Yaşam boyu öğrenmenin zorunlu olduğu günümüz toplumlarında “öğrenmeyi öğrenme” temel becerisinin öğrencilere kazandırılması zorunlu hâle gelmiştir. Öğrenmeyi öğrenme becerisi bilgiye çeşitli kaynaklardan ulaşma, değerlendirme ve kullanma becerilerinin yanı sıra bilgi ve iletişim teknolojilerinin kullanımını da zorunlu kılmıştır. Zira değişikliklere uyum sağlama ve öğrenme kapasitesi, hangi meslekten olursa olsun çalışanların en değerli niteliği olmaktadır.

Bilgi kaynaklarının yalnızca basılı formatta olduğu geçmişte, kullanıcı eğitim programlarının içeriği kütüphanenin sahip olduğu kaynakların kullanımı ve kütüphanenin vermiş olduğu hizmetlerin tanıtımı ile sınırlı kalmıştır. Oysa teknoloji ile birlikte bilginin bulunduğu formatta ve bu bilgiye erişim yöntemlerinde köklü değişiklikler meydana gelmiştir. Bilgi iletişimindeki bu gelişmeler ile; kütüphaneler artık sadece bir bilgi deposu olmaktan çıkarak yerleşimden bağımsız (yerel ve sanal) öğrencilerin ve öğretim elemanlarının bilgi araştırabileceği ve elde edebileceği aktif laboratuarlar halini almıştır (Angeley ve Purdue 2004). Böylece sahip olunan kaynaklar ve verilen hizmetlerin tanıtımı ile sınırlı kullanıcı eğitim programları da geçerliliğini yitirmiştir. Bu nedenle yürütülmekte olan kullanıcı eğitim programlarının, özellikle 1980’lerden sonra, bilgi okuryazarlığı becerilerini kapsayacak biçimde genişletilmesi kaçınılmaz olmuştur.

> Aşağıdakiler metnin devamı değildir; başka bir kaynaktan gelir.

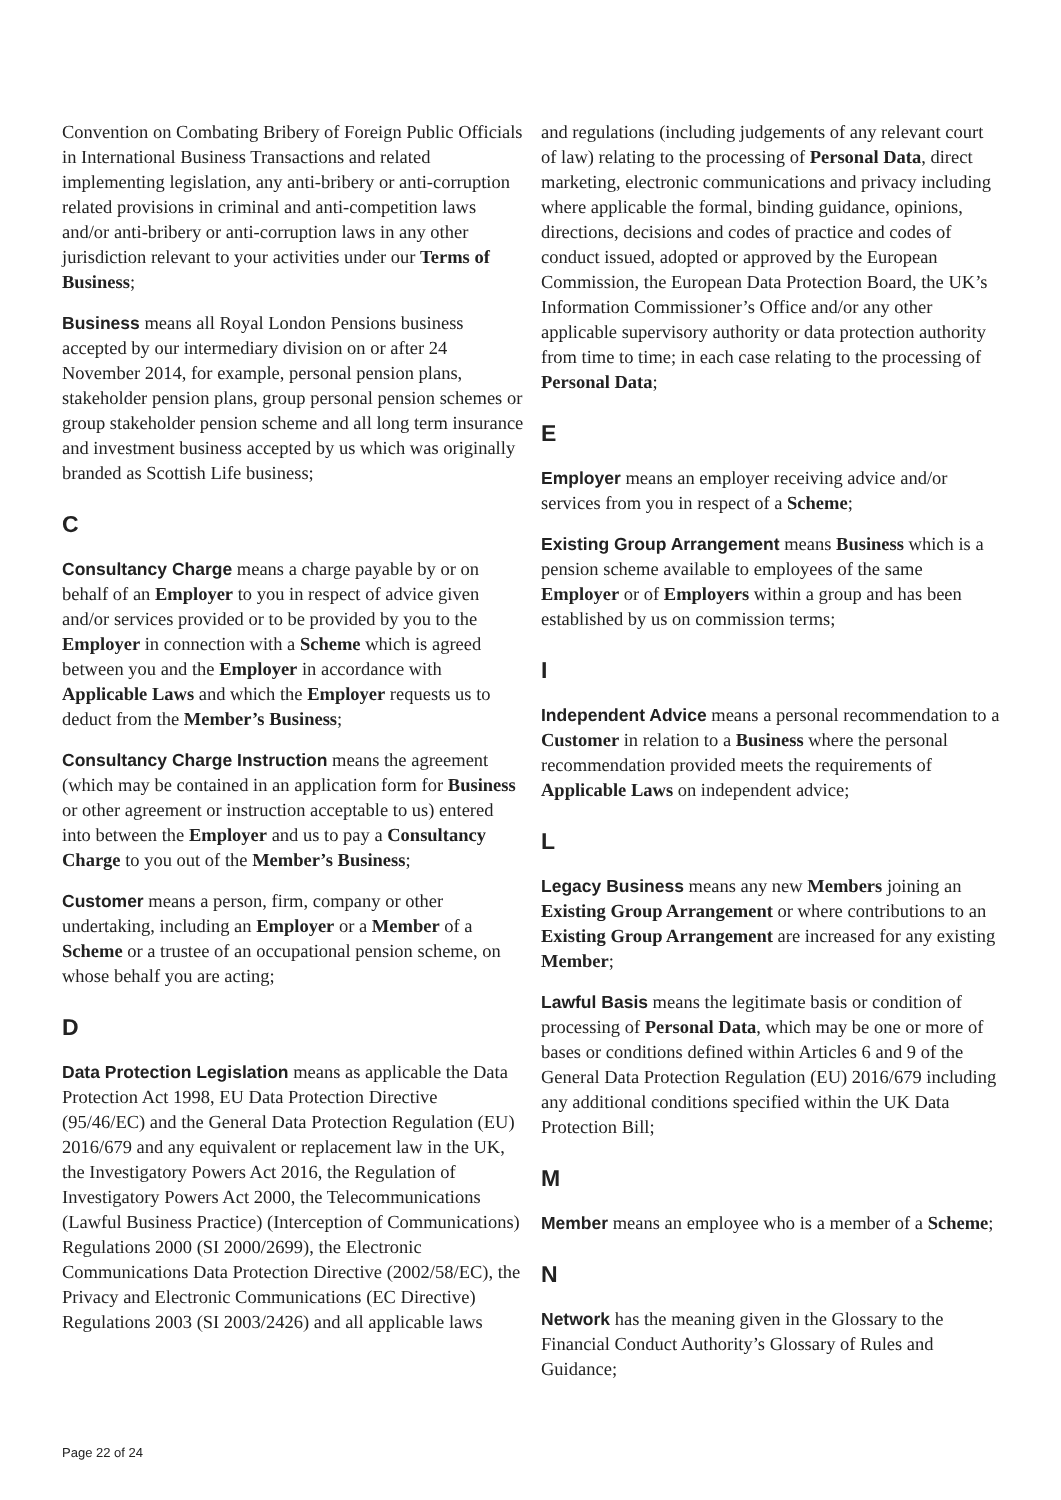Convention on Combating Bribery of Foreign Public Officials in International Business Transactions and related implementing legislation, any anti-bribery or anti-corruption related provisions in criminal and anti-competition laws and/or anti-bribery or anti-corruption laws in any other jurisdiction relevant to your activities under our Terms of Business;
Business means all Royal London Pensions business accepted by our intermediary division on or after 24 November 2014, for example, personal pension plans, stakeholder pension plans, group personal pension schemes or group stakeholder pension scheme and all long term insurance and investment business accepted by us which was originally branded as Scottish Life business;
C
Consultancy Charge means a charge payable by or on behalf of an Employer to you in respect of advice given and/or services provided or to be provided by you to the Employer in connection with a Scheme which is agreed between you and the Employer in accordance with Applicable Laws and which the Employer requests us to deduct from the Member’s Business;
Consultancy Charge Instruction means the agreement (which may be contained in an application form for Business or other agreement or instruction acceptable to us) entered into between the Employer and us to pay a Consultancy Charge to you out of the Member’s Business;
Customer means a person, firm, company or other undertaking, including an Employer or a Member of a Scheme or a trustee of an occupational pension scheme, on whose behalf you are acting;
D
Data Protection Legislation means as applicable the Data Protection Act 1998, EU Data Protection Directive (95/46/EC) and the General Data Protection Regulation (EU) 2016/679 and any equivalent or replacement law in the UK, the Investigatory Powers Act 2016, the Regulation of Investigatory Powers Act 2000, the Telecommunications (Lawful Business Practice) (Interception of Communications) Regulations 2000 (SI 2000/2699), the Electronic Communications Data Protection Directive (2002/58/EC), the Privacy and Electronic Communications (EC Directive) Regulations 2003 (SI 2003/2426) and all applicable laws
and regulations (including judgements of any relevant court of law) relating to the processing of Personal Data, direct marketing, electronic communications and privacy including where applicable the formal, binding guidance, opinions, directions, decisions and codes of practice and codes of conduct issued, adopted or approved by the European Commission, the European Data Protection Board, the UK’s Information Commissioner’s Office and/or any other applicable supervisory authority or data protection authority from time to time; in each case relating to the processing of Personal Data;
E
Employer means an employer receiving advice and/or services from you in respect of a Scheme;
Existing Group Arrangement means Business which is a pension scheme available to employees of the same Employer or of Employers within a group and has been established by us on commission terms;
I
Independent Advice means a personal recommendation to a Customer in relation to a Business where the personal recommendation provided meets the requirements of Applicable Laws on independent advice;
L
Legacy Business means any new Members joining an Existing Group Arrangement or where contributions to an Existing Group Arrangement are increased for any existing Member;
Lawful Basis means the legitimate basis or condition of processing of Personal Data, which may be one or more of bases or conditions defined within Articles 6 and 9 of the General Data Protection Regulation (EU) 2016/679 including any additional conditions specified within the UK Data Protection Bill;
M
Member means an employee who is a member of a Scheme;
N
Network has the meaning given in the Glossary to the Financial Conduct Authority’s Glossary of Rules and Guidance;
Page 22 of 24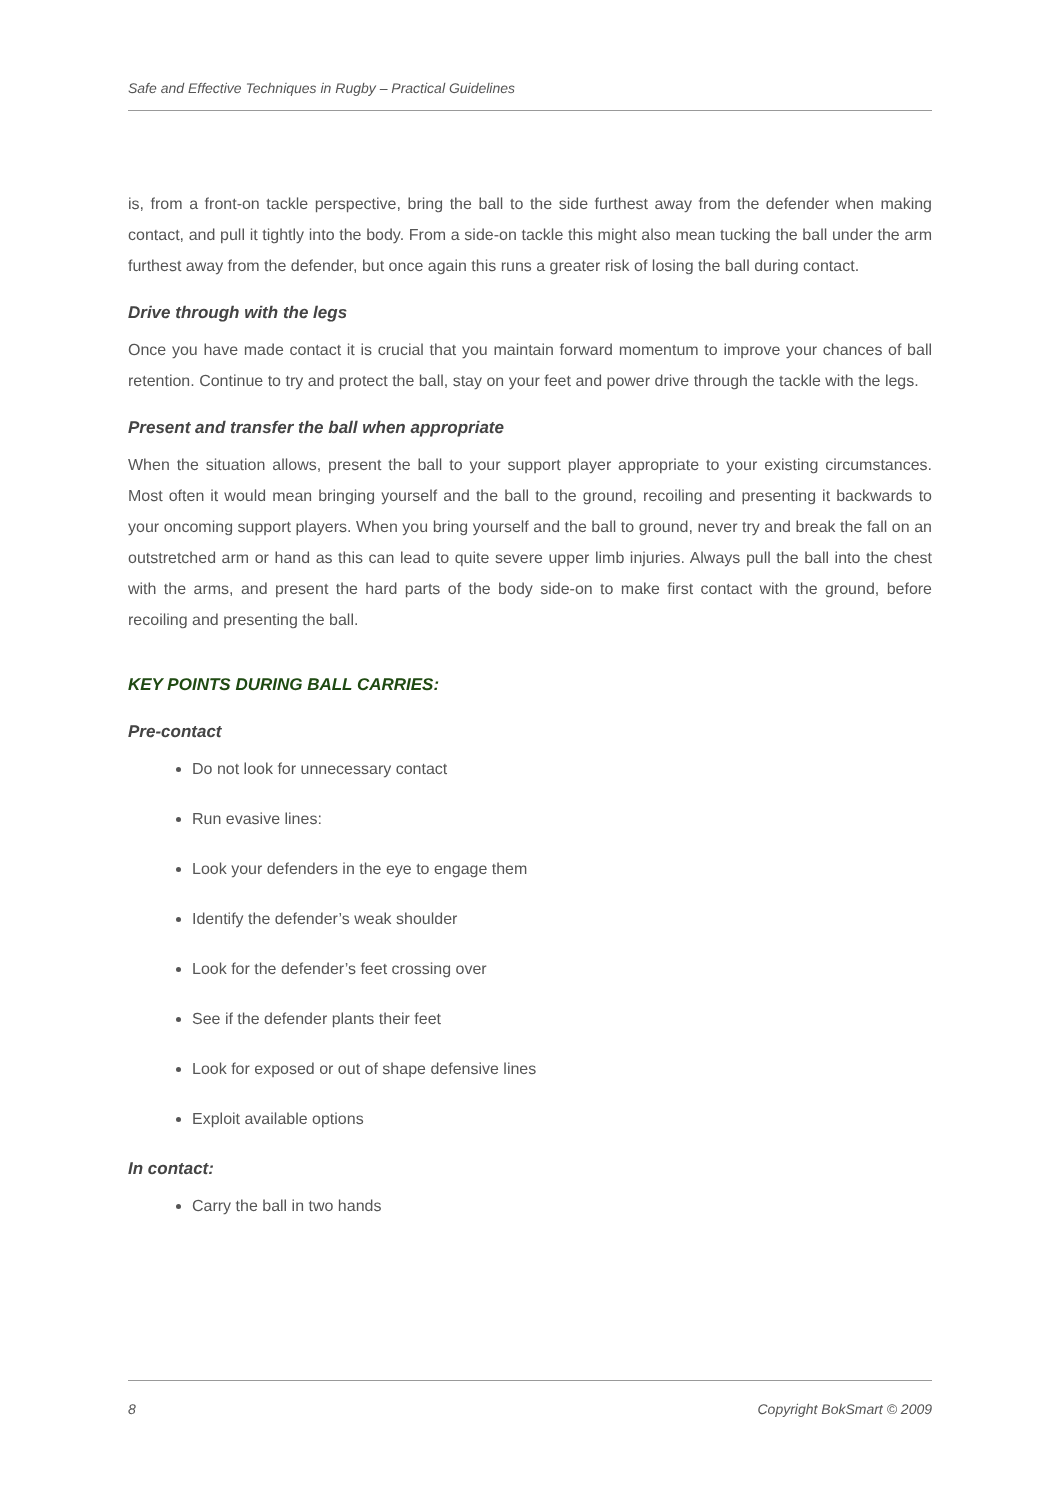Safe and Effective Techniques in Rugby – Practical Guidelines
is, from a front-on tackle perspective, bring the ball to the side furthest away from the defender when making contact, and pull it tightly into the body. From a side-on tackle this might also mean tucking the ball under the arm furthest away from the defender, but once again this runs a greater risk of losing the ball during contact.
Drive through with the legs
Once you have made contact it is crucial that you maintain forward momentum to improve your chances of ball retention. Continue to try and protect the ball, stay on your feet and power drive through the tackle with the legs.
Present and transfer the ball when appropriate
When the situation allows, present the ball to your support player appropriate to your existing circumstances. Most often it would mean bringing yourself and the ball to the ground, recoiling and presenting it backwards to your oncoming support players. When you bring yourself and the ball to ground, never try and break the fall on an outstretched arm or hand as this can lead to quite severe upper limb injuries. Always pull the ball into the chest with the arms, and present the hard parts of the body side-on to make first contact with the ground, before recoiling and presenting the ball.
KEY POINTS DURING BALL CARRIES:
Pre-contact
Do not look for unnecessary contact
Run evasive lines:
Look your defenders in the eye to engage them
Identify the defender’s weak shoulder
Look for the defender’s feet crossing over
See if the defender plants their feet
Look for exposed or out of shape defensive lines
Exploit available options
In contact:
Carry the ball in two hands
8 Copyright BokSmart © 2009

Burada üniversiteye düşen görev, çağdaş eğitim anlayışının bir gereği olarak öğrencilerini bilgi okuryazarı bireyler olarak mezun etmektir. Mevcut ortam ve koşullar dikkate alındığında, bu becerilerin kazandırılmasındaki asgari düzey gereksinim duyulan bilginin aranması, bulunması ve elde edilmesine yönelik bilgi ve teknikler olmalıdır. Bu becerilerin kazandırılması, halen yürütülmekte olan kullanıcı eğitim programlarının gözden geçirilerek içeriğinin yeniden oluşturulması ve bu programın seminerler biçiminde tüm öğrencilere verilmesine yönelik gerekli düzenlemelerin yapılması ile mümkündür.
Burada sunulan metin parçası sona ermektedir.